The Kosovo Liberation Army has disarmed in name only, formally transmuting into the Kosovo Protection Corps. Armed thugs rule the night and organized crime is spreading.

The police and courts don’t function and no one is safe. Reports Steven Erlanger of the New York Times: “robberies, apartment thefts, extortion and even murders take place with near impunity.”

Human rights abuses by the Serbs were bad enough. Now the same practices are being carried out under the West’s authority. NSC adviser Sandy Berger’s response: to threaten ethnic Albanians with the loss of the “support of the international community.”

But more than a few Kosovars don’t care what the “international community” thinks. A United Nations bus was hit by an anti-tank rocket. Albanian snipers in Mitrovica have injured French peacekeepers. Halit Barani, head of the Human Rights Council, says the French are “the same as the Serb soldiers.”

American and German troops have also been deployed to Mitrovica. When U.S. forces searched apartments for weapons, breaking down doors along the way, they were met with a hail of stones, bottles and ice by Serbian crowds. German soldiers were also attacked.

Thus, the Kosovo civil war rages on, with only a temporary lull in the worst violence. The United States must decide whether it is prepared to maintain its occupation for years, if not forever, or to do what it should have done last year leave the Balkans to the Europeans.

NATO’s decision to intervene looks ever worse as hindsight lengthens. Kosovo never represented a special humanitarian crisis: More people had died in a score of conflicts around the world. The only difference was that none of the other victims were white Europeans.

Nevertheless, NATO launched what by any criteria was a war of aggression. Instead of saving lives, Washington sacrificed them.

As many Serb civilians died under NATO bombs as ethnic Albanians had died during the preceding year. And it was allied bombing the sparked the mass expulsions from Kosovo.

Washington did eliminate Serb authority in the province. But having allied itself with the KLA in war, the West now upholds formal Serbian rule, refusing to allow either independence or union with Albania. Only the Clinton administration could concoct such an incoherent policy.

As a result, NATO faces a choice between policy failure and policy disaster, as my Cato Institute colleague Gary Dempsey puts it.

If the alliance acknowledges reality and gives up on its objective of preserving a multi-ethnic Kosovo under Serb suzerainty, it will have failed.
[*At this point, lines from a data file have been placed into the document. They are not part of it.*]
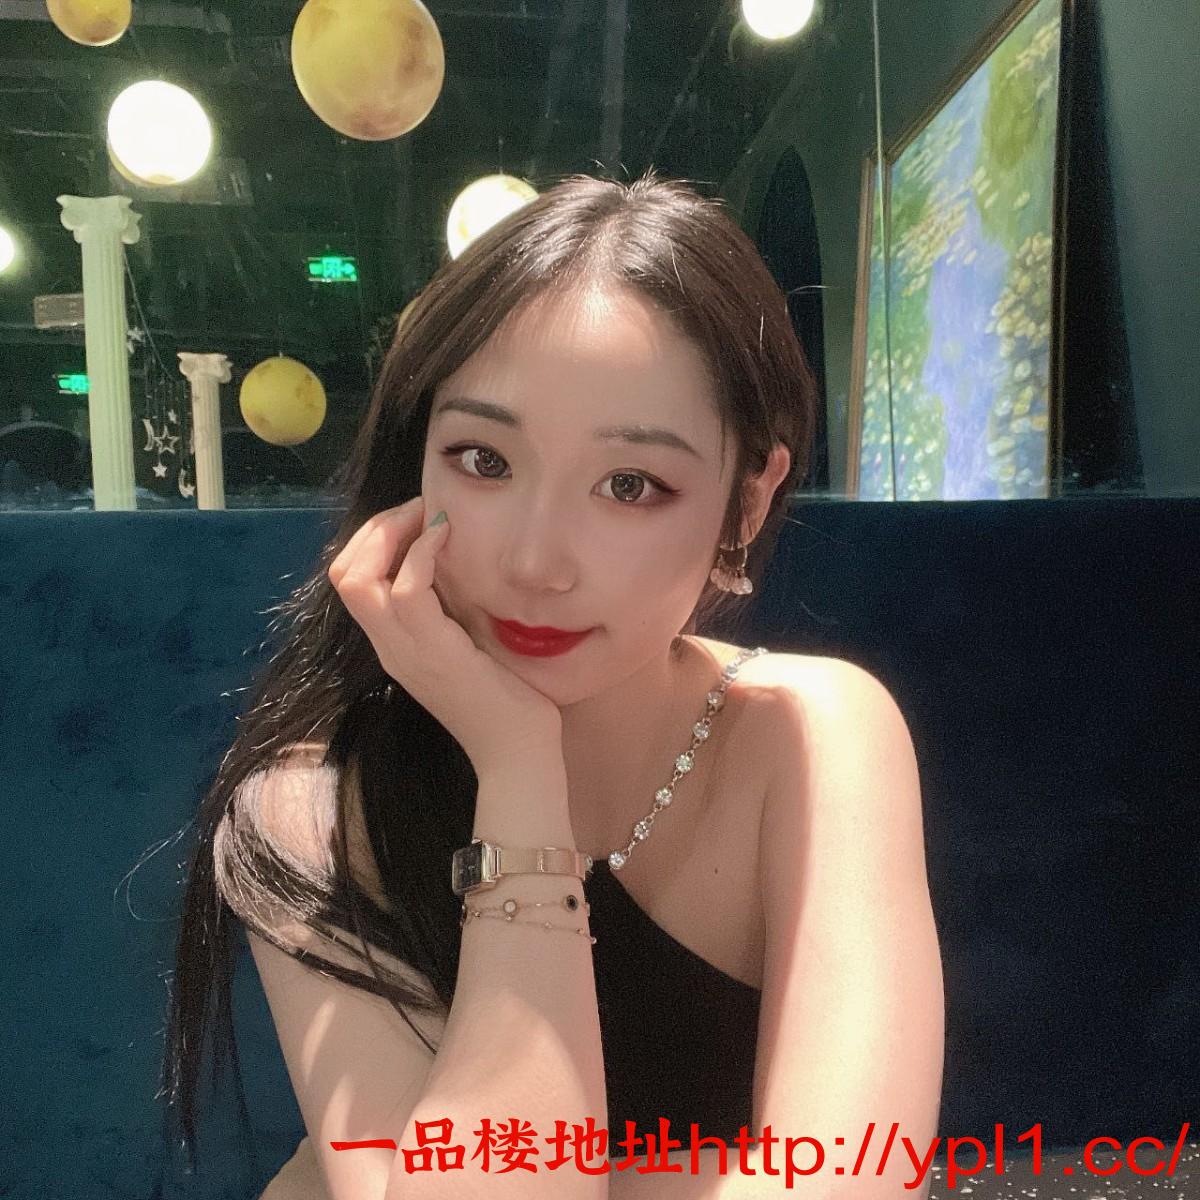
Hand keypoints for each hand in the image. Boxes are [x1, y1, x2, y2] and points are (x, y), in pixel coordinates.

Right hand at [328, 496, 563, 773]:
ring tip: (429, 517)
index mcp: (395, 644)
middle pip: (343, 572)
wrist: (519, 753)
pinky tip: (447, 538)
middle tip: (418, 510)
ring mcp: (406, 652)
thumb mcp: (469, 641)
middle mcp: (390, 647)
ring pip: (358, 577)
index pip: (351, 579)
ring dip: (392, 531)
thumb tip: (455, 559)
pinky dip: (421, 554)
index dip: (375, 538)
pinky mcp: (435, 653)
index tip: (417, 519)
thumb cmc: (506, 699)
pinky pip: (406, 591)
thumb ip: (452, 607)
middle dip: (376, 527)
If NATO attempts to achieve its objectives and stave off failure, the consequences will be far worse.

In the latter case, the ethnic Albanian majority is likely to turn on allied forces. The possibilities range from overt hostility and sporadic sniping to a serious guerrilla campaign against the NATO occupiers. Imagine explaining to American audiences that their sons and husbands are dying to defend Serb sovereignty over Kosovo.
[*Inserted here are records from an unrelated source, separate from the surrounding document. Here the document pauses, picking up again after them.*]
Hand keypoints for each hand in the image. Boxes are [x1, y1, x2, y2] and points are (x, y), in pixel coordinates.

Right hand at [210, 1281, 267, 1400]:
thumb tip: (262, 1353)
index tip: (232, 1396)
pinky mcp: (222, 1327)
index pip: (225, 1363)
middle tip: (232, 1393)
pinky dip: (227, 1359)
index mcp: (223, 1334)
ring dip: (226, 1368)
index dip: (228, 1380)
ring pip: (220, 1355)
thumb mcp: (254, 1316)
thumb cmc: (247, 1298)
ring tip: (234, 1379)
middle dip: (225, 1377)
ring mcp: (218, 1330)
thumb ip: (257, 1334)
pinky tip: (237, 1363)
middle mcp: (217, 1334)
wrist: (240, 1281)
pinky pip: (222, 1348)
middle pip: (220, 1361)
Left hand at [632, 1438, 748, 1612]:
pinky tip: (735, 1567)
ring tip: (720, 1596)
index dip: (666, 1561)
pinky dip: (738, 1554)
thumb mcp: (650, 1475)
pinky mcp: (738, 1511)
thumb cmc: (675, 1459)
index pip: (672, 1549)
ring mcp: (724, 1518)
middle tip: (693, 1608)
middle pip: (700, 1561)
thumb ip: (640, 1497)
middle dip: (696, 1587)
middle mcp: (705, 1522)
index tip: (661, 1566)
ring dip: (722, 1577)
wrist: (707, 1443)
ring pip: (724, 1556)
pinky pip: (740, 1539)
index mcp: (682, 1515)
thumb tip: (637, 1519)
Allied policy has failed. Washington’s objective today should be to forestall disaster. The United States should get out. Now.
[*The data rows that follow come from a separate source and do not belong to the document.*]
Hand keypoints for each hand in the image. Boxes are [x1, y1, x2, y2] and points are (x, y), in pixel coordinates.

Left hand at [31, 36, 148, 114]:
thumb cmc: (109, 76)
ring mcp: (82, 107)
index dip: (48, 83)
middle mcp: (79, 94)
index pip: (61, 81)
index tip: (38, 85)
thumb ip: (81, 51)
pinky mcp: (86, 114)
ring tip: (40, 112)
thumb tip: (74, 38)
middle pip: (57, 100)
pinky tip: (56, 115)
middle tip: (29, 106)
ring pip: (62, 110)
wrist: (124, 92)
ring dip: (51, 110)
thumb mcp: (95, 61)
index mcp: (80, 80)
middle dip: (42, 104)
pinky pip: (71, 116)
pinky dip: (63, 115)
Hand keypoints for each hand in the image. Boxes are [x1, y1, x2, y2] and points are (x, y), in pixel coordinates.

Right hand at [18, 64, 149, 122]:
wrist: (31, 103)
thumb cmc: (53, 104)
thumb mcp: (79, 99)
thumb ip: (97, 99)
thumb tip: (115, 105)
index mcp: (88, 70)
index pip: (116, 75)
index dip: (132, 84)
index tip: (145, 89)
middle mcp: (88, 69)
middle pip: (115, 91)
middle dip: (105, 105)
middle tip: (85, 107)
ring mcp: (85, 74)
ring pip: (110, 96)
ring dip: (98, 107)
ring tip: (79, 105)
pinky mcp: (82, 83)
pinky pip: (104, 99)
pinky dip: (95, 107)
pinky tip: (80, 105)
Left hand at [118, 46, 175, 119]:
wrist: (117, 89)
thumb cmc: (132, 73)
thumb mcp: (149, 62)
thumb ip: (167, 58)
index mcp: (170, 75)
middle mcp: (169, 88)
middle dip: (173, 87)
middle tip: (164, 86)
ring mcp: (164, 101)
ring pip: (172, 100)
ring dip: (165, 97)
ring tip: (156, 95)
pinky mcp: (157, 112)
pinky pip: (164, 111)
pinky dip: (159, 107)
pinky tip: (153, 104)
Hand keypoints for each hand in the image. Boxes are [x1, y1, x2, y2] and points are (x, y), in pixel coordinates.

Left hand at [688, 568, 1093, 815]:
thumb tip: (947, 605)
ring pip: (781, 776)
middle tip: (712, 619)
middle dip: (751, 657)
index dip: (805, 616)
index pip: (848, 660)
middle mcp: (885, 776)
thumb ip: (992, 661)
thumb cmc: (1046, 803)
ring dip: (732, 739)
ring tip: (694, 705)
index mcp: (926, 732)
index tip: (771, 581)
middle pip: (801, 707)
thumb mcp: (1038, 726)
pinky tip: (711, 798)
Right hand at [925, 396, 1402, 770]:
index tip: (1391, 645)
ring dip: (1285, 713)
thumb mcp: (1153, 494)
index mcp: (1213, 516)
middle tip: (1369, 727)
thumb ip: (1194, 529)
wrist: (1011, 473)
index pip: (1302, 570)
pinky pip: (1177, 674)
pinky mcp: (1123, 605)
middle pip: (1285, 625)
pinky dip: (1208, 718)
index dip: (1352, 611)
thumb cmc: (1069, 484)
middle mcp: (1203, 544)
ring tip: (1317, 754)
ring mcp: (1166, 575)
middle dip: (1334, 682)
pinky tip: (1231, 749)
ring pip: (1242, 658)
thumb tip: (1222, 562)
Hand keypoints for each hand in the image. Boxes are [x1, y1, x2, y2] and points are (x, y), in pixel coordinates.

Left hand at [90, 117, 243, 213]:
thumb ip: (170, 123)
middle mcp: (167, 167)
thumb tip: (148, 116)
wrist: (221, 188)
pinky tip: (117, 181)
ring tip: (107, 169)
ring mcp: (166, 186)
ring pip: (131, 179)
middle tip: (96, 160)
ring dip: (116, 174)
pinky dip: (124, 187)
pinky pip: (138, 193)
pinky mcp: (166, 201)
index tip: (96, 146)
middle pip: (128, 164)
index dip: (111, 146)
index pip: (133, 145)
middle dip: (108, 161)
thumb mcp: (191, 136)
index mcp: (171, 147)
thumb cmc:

The Balkans is in Europe, not North America. The Europeans are about to take over command of KFOR and claim to be serious about creating an independent military capability. Leave them responsibility for Kosovo.

A year ago the administration was set on making war. Now it should make peace. Instead of augmenting U.S. forces in Kosovo, Washington should tell the Europeans that U.S. forces are coming home. Then it should bring them home.